Baca juga: Arti Penting Kehidupan
5. Disambungkannya l'athaf) kalimat”Dan mengeluarkan yang mati dari yang hidup,”dengan firman-Nya,”Dia menyingkirkan pagi,”adalah bentuk athaf isim alaisim (kata benda yang satu disambungkan dengan kata benda setelahnya). Sebab tumbuhnya butir tumbuh-tumbuhan dan biji buah-buahan itu laksana pengeluaran yang hidup dari yang mati Sesuatu yang tumbuh dan berkembang adalah seperti hewan, karena keduanya sama-sama hidup. Coba perhatikan fiman Allah Subhanahu wa Ta'ala berikut,”Dan menghidupkan bumi setelah matinya.”(Ar-Rum : 19).6. Dalam firman-Nya,”Dia menyingkirkan pagi,”Allah Subhanahu wa Ta'ala menggunakan kata benda, buka kata kerja. Itu artinya kata benda (isim) lebih kuat indikasinya daripada kata kerja (fi'il), sebab ini berlangsung terus menerus, dan terkesan sangat mudah bagi Allah. Sedangkan penggunaan kata”yaqliqu al-ishbah”mengisyaratkan sesuatu itu sulit bagi Allah.

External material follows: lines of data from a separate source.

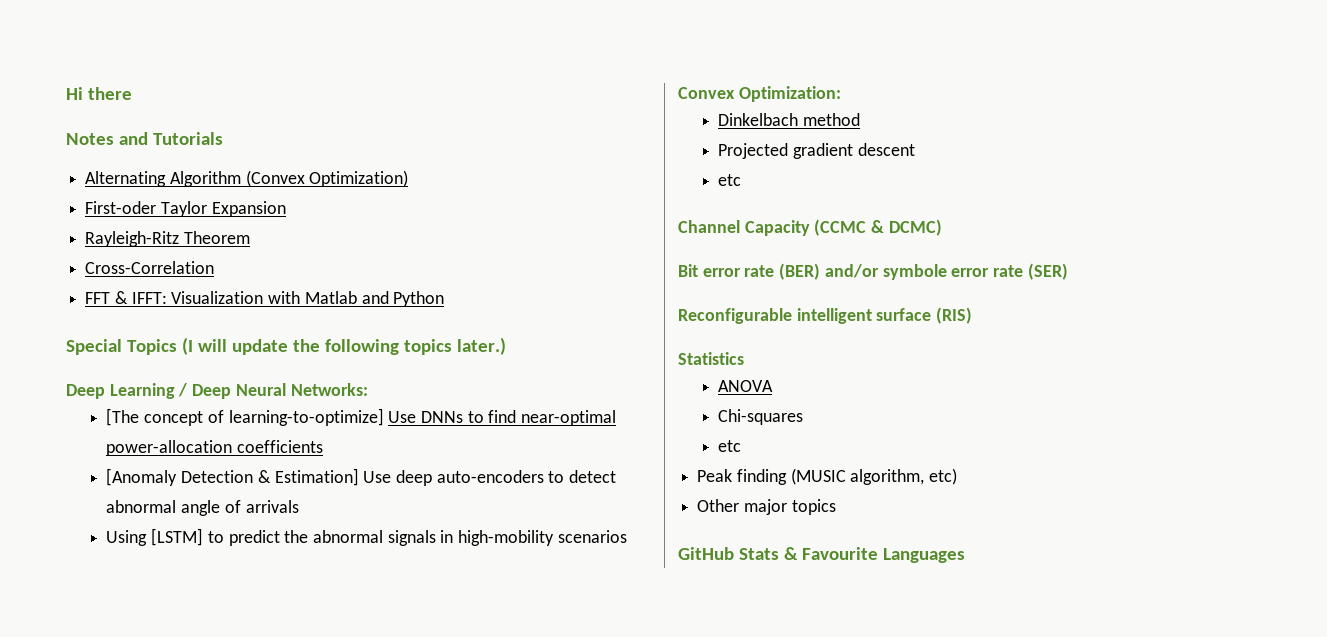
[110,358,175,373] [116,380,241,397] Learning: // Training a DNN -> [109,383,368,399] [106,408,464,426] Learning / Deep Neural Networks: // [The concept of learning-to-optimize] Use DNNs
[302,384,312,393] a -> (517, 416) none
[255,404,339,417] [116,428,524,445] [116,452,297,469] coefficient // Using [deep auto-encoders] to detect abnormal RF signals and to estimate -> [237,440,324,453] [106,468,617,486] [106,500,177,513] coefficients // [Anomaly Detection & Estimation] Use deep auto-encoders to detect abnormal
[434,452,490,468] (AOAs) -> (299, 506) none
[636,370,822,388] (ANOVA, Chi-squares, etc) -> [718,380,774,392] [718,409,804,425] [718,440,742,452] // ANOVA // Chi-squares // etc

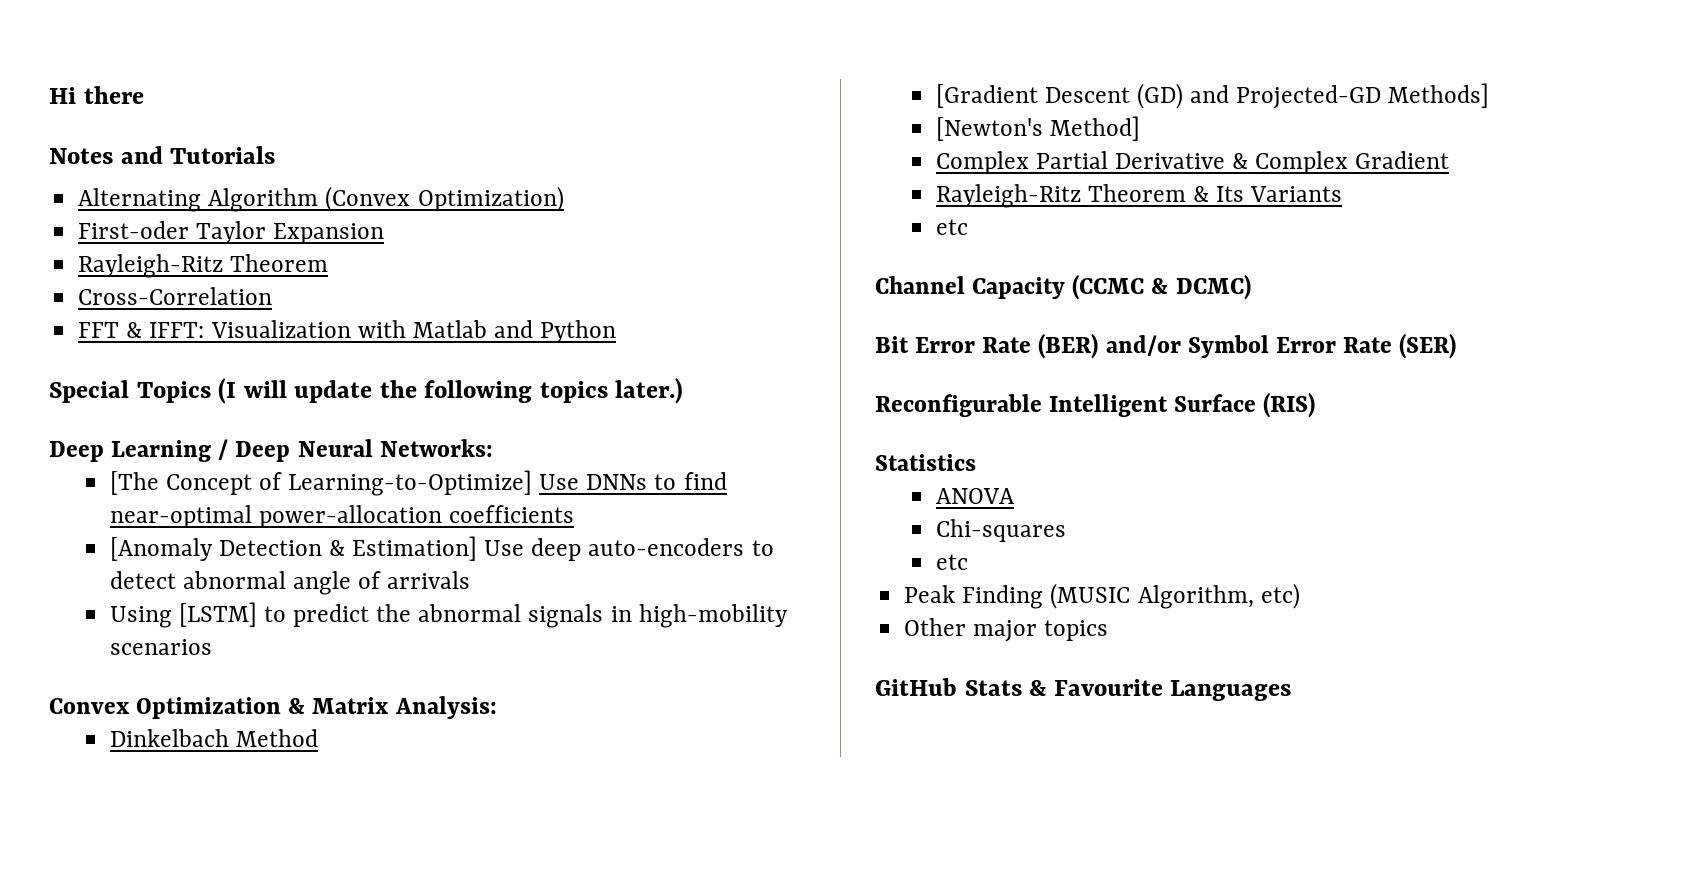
[144,408,384,426] concept of learning-to-optimize] -> [165,470,533,496] Concept of Learning-to-Optimize]
[738,86,841,102] [718,113,861,126] [718,143,915,159] Optimization: // Dinkelbach method // Projected gradient descent -> [136,696,497,719] [109,729,318,747] [935,83,1490,109] [935,116,1140,141] [935,151,1450,174] [935,184,1343,208] Optimization & Matrix Analysis: // Dinkelbach Method // [Gradient Descent (GD) and Projected-GD Methods] // [Newton's Method] // Complex Partial Derivative & Complex Gradient // Rayleigh-Ritz Theorem & Its Variants
[702,263,1024,280] error rate (BER) and/or symbole error rate -> [915,333,1393,359] Error Rate (BER) and/or Symbol Error Rate
[796,308,932,324] intelligent surface -> [1049,394,1257,417] Intelligent Surface
[736,468,925,485] finding (MUSIC algorithm, -> [962,583,1254,609] Finding (MUSIC Algorithm,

7. Sedangkan kata”falaqa”artinya adalah membelah sesuatu yang bersatu. Dalam firman-Nya yang lain disebutkan,”Maka terbelahlah lautan itu dan tiap-tiap belahan adalah seperti gunung yang besar.”(Asy-Syu'araa ' : 62). Hal itu tidak sama dengan memotong, meretakkan, memutus atau memecah.8. Lalu apa makna tersingkir atau terbelahnya pagi padahal kegelapan yang tersingkir oleh cahaya pagi sebagaimana dikatakan dalam syair Abu Nawas.”Seakan sisa apa yang tergunting dari cintanya Serpihan-serpihan uban di warna hitam pipe Dia ragu dengannya kemudian dia lari dari kulitnya Laksana malam membelah dari putihnya siang Berkaitan dengan masalah ini, terdapat dua pandangan yang berbeda : Pertama: Maksudnya adalah, terbelahnya gelap pagi, dan ini adalah akhir kehidupan di ujung malam. Kedua: Maksudnya adalah tersingkirnya pagi yang merupakan tiang fajar oleh cahaya siang. Para ahli bahasa berkata,”Fajar merekah, atau fajar pecah. Mereka menyebutkan fajar terbelah (falaqa), namun yang dimaksud dengannya fajar dibelah (mafluuqun), sesuai dengan perkataan Abu Tamam :”Inilah bayang-bayang kilat yang di belakangnya ada hujan Hujan lebat dan semburan api yang di belakangnya ada kobaran Warna biru fajar tampak sebelum putihnya Dan awal hujan adalah rintik lalu mencurah lebat.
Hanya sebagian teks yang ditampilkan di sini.